Le chapitre 7 rassemble les conclusions de l’auteur autour de deux questions principales : existe-il une identité européenne, et si oui quels sont ses contours, ses formes, ses variables ? La présentation que fait Green de ces thèmes est extrêmement intéressante à bien des égards. Tout d’abord, l’auteur affirme l’existence d’une identification, d’un référent commun européen. Ce référent est toutefois affirmé de façon explicite uniquement par une minorité. Cette identité est également variable, régionalement, en intensité, et ses contours incertains. Les « jeunes » semblent plus à même de partager une expérience européenne que leurs aînés, ou du moins de partager l’idée d’un espace public européen. Green résume ainsi les contours statistiques d’une personne revendiquant une identité européenne.
Cette identité reste également disputée, problématique. Elle emprunte des formes variées, entre le sentiment d’un héritage commun, historique et culturel, et des formes d’affirmation d’une scène politique européenne. Green trouve également au coeur de l’identification européenne des personnes interrogées la nature profondément divisée, multiple de cette identité européenne. Celle-ci existe en parallèle avec l’identification nationale ou régionale, au sein d’identités fracturées, postmodernes. L’Europe est ainsi vécue comme diversité, parallèlement à des identités du coeur : la nation, la région, etc.
La conclusion principale que tire Green de son matériau, et sur laquelle il finit son livre, nous semble particulièrement stimulante. Si une identité européenne existe, c’est selon Green une identité dépassionnée, moins sentimentale, moins forte que l’identité nationale ou provinciale. C’est une identité de la raison, le produit d’une réflexion. C’est aussi quelque chose qui existe en parallèle avec l’identification nationale ou régionale. Différents niveaux se chevauchent, et l’identité européenne est une forme hybride, différente de l’identité politique étatique. Une « Europe sans âme », gestionnaire, dépassionnée, capable de se rendre utile à défaut de se faire aimer. Green conclut aussi que l’état de l’intégration européenne telle qu’elle est en ce moment présente, dans toutes ses ambiguïtés, une assez bonne image des sentiments que suscite l’Europe en tant qu’objet d’identification. L’État n’a pas disparu, il est devenu une partie constituante d’identités plus complexes.

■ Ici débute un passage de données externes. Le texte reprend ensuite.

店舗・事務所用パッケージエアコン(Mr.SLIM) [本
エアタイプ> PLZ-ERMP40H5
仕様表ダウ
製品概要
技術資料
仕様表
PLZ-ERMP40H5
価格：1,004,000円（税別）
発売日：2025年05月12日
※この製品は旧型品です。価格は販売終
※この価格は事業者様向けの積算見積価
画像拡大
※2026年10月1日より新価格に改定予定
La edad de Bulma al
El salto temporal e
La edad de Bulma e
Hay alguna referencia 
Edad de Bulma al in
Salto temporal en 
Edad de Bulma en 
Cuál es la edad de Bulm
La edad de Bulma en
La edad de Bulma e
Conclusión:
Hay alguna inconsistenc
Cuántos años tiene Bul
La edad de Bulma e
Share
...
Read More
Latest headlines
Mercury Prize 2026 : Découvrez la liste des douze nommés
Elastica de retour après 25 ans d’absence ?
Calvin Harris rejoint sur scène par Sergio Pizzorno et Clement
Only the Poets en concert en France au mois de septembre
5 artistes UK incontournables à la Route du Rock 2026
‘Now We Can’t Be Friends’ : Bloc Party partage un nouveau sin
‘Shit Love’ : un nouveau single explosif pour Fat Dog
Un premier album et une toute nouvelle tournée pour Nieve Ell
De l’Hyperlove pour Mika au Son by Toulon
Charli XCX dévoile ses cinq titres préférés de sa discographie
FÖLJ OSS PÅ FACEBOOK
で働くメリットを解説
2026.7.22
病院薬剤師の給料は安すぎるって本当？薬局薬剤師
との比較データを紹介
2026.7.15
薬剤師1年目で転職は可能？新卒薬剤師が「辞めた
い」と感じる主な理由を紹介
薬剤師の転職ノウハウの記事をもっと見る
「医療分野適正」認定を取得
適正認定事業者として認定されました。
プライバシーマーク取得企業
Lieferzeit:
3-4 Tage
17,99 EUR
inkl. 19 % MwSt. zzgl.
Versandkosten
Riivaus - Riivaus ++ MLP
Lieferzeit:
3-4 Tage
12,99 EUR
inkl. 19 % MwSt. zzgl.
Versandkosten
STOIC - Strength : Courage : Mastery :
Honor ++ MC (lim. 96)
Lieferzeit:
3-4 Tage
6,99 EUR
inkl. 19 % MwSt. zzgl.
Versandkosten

Le phénomène d’une multiplication des identités et d’une érosion de l’identification unique à l’État-nation est indéniable, mais les conclusions trop tranchées sur ce point courent le risque de devenir rapidement obsolètes. La prudence de Green en la matière reflète ainsi la complexité du problème. La question de l’existence et des contours d’une identité politique ou culturelle européenne reste un sujet de recherche d’une grande richesse. L’approche de David Michael Green relève des éléments contemporains susceptibles d’aider à mieux comprendre ce sujet et à mieux réfléchir sur les aspects identitaires, symboliques de l’Europe. Au reste, c’est un livre stimulant qui appelle plus de recherches sur un sujet d’une grande actualité.